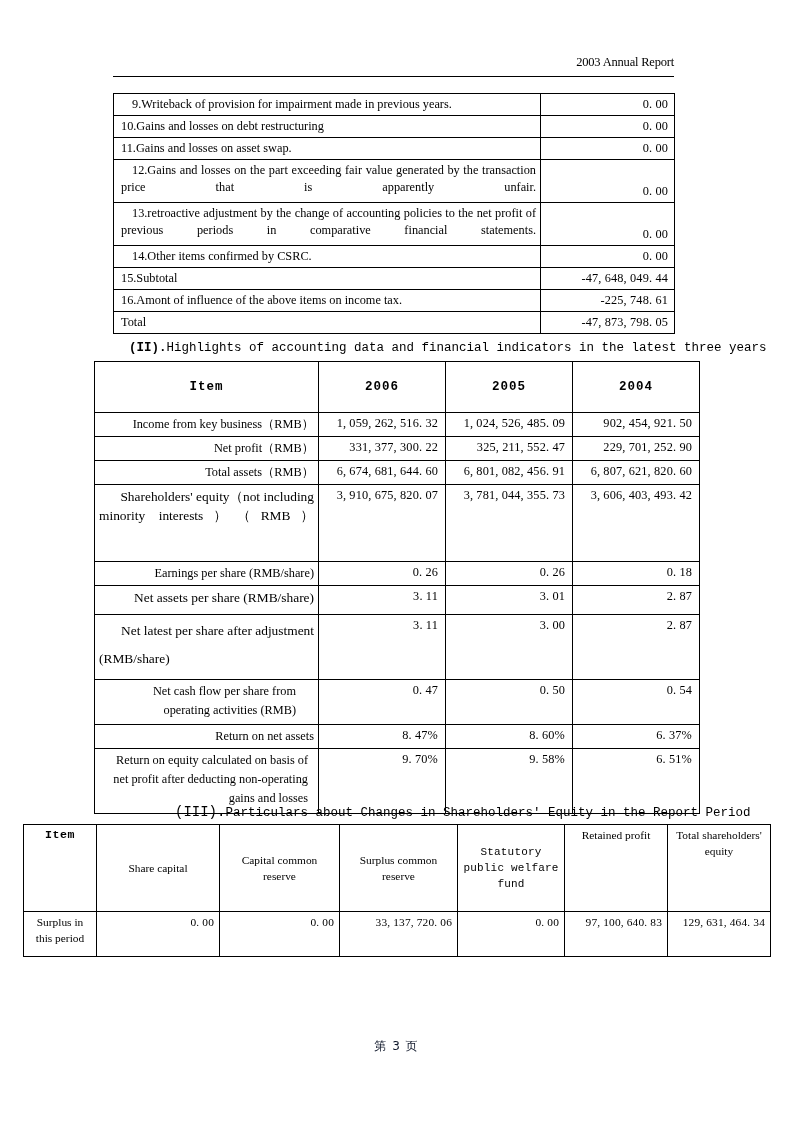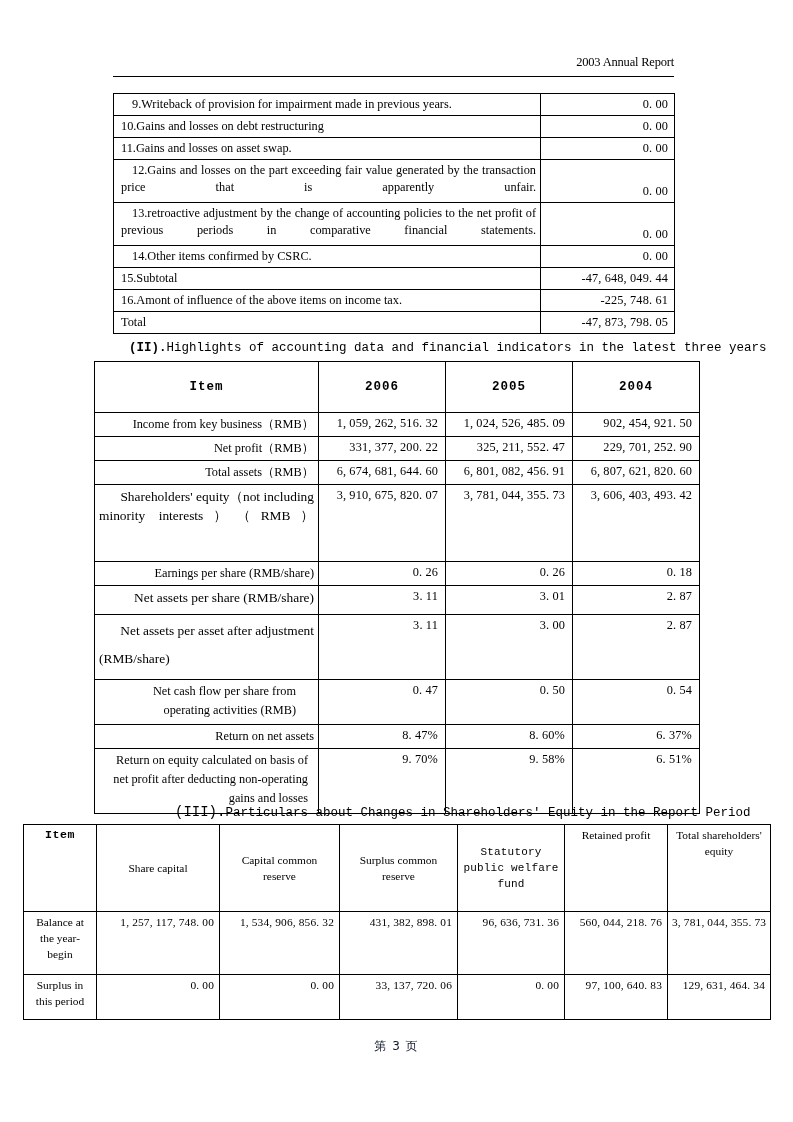--- a/index.html
+++ b/index.html
@@ -272,7 +272,7 @@
         </tr>
         <tr>
           <td class="lbl center">Net profit（RMB）</td>
-          <td class="num">331, 377, 200. 22</td>
+          <td class="num">331, 377, 300. 22</td>
           <td class="num">325, 211, 552. 47</td>
           <td class="num">229, 701, 252. 90</td>
         </tr>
··········
## Assignment
Would you output the lines from the one that contains "377, 200. 22</td>" to the end of the data, both ends included, exactly as they appear?

## Response area
-          <td class="num">331, 377, 200. 22</td>
+          <td class="num">331, 377, 300. 22</td>
           <td class="num">325, 211, 552. 47</td>
           <td class="num">229, 701, 252. 90</td>
         </tr>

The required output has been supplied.